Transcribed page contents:
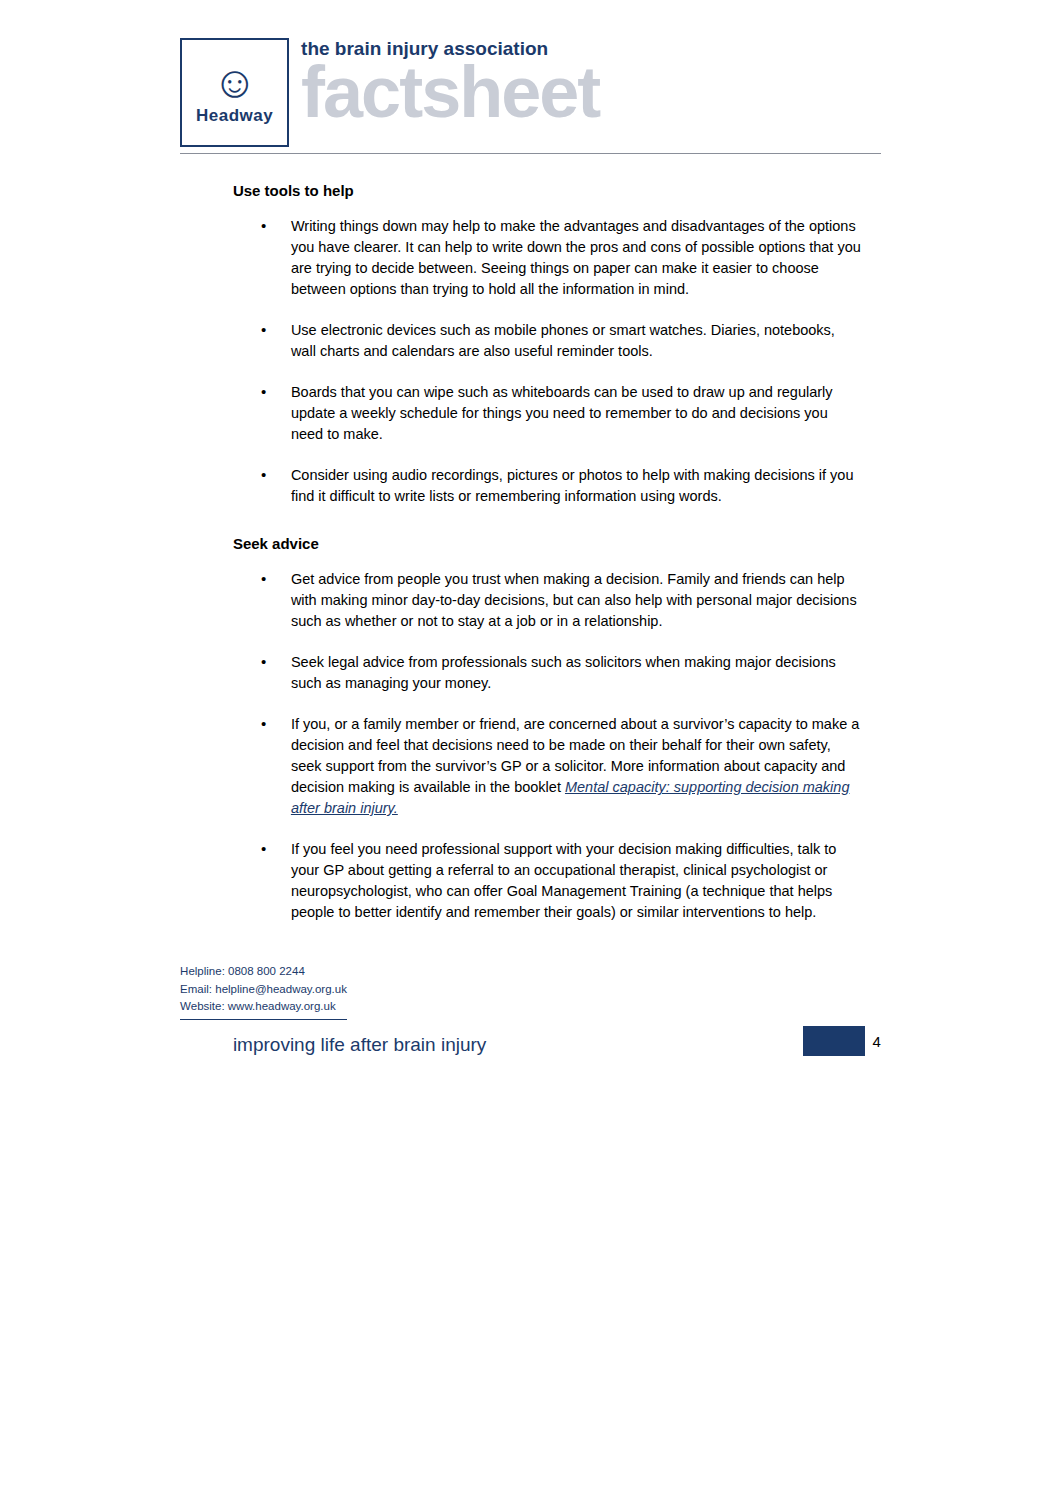☺
Headway
the brain injury association
factsheet
Use tools to help
Writing things down may help to make the advantages and disadvantages of the options you have clearer. It can help to write down the pros and cons of possible options that you are trying to decide between. Seeing things on paper can make it easier to choose between options than trying to hold all the information in mind.
Use electronic devices such as mobile phones or smart watches. Diaries, notebooks, wall charts and calendars are also useful reminder tools.
Boards that you can wipe such as whiteboards can be used to draw up and regularly update a weekly schedule for things you need to remember to do and decisions you need to make.
Consider using audio recordings, pictures or photos to help with making decisions if you find it difficult to write lists or remembering information using words.
Seek advice
Get advice from people you trust when making a decision. Family and friends can help with making minor day-to-day decisions, but can also help with personal major decisions such as whether or not to stay at a job or in a relationship.
Seek legal advice from professionals such as solicitors when making major decisions such as managing your money.
If you, or a family member or friend, are concerned about a survivor’s capacity to make a decision and feel that decisions need to be made on their behalf for their own safety, seek support from the survivor’s GP or a solicitor. More information about capacity and decision making is available in the booklet Mental capacity: supporting decision making after brain injury.
If you feel you need professional support with your decision making difficulties, talk to your GP about getting a referral to an occupational therapist, clinical psychologist or neuropsychologist, who can offer Goal Management Training (a technique that helps people to better identify and remember their goals) or similar interventions to help.
Helpline: 0808 800 2244
Email: helpline@headway.org.uk
Website: www.headway.org.uk
improving life after brain injury
4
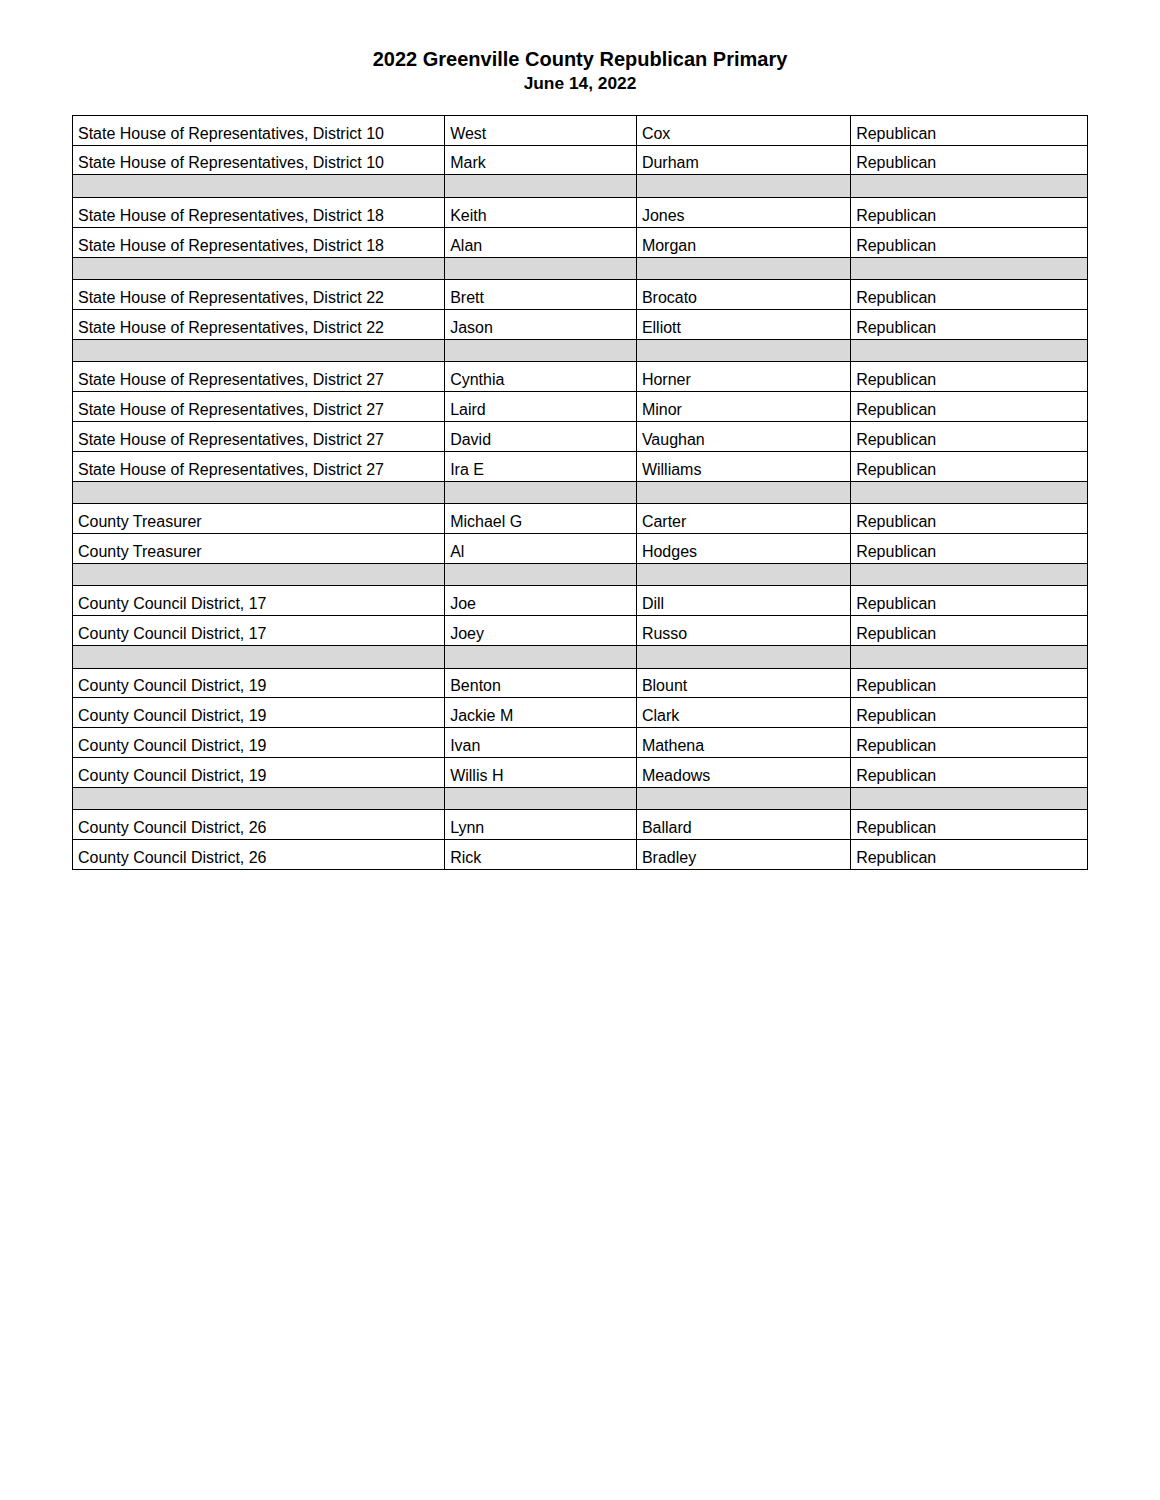2022 Greenville County Republican Primary
June 14, 2022
| State House of Representatives, District 10 | West | Cox | Republican |
| State House of Representatives, District 10 | Mark | Durham | Republican |
| State House of Representatives, District 18 | Keith | Jones | Republican |
| State House of Representatives, District 18 | Alan | Morgan | Republican |
| State House of Representatives, District 22 | Brett | Brocato | Republican |
| State House of Representatives, District 22 | Jason | Elliott | Republican |
| State House of Representatives, District 27 | Cynthia | Horner | Republican |
| State House of Representatives, District 27 | Laird | Minor | Republican |
| State House of Representatives, District 27 | David | Vaughan | Republican |
| State House of Representatives, District 27 | Ira E | Williams | Republican |
| County Treasurer | Michael G | Carter | Republican |
| County Treasurer | Al | Hodges | Republican |
| County Council District, 17 | Joe | Dill | Republican |
| County Council District, 17 | Joey | Russo | Republican |
| County Council District, 19 | Benton | Blount | Republican |
| County Council District, 19 | Jackie M | Clark | Republican |
| County Council District, 19 | Ivan | Mathena | Republican |
| County Council District, 19 | Willis H | Meadows | Republican |
| County Council District, 26 | Lynn | Ballard | Republican |
| County Council District, 26 | Rick | Bradley | Republican |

WHAT YOU NEED TO DO:
Please reproduce the lines from the line with "Seek legal advice" to the line with "If you, or a", both ends included, exactly as they appear above.

EXERCISE RESULT:
Seek legal advice from professionals such as solicitors when making major decisions such as managing your money.
If you, or a family member or friend, are concerned about a survivor’s capacity to make a decision and feel that decisions need to be made on their behalf for their own safety, seek support from the survivor’s GP or a solicitor. More information about capacity and decision making is available in the booklet Mental capacity: supporting decision making after brain injury.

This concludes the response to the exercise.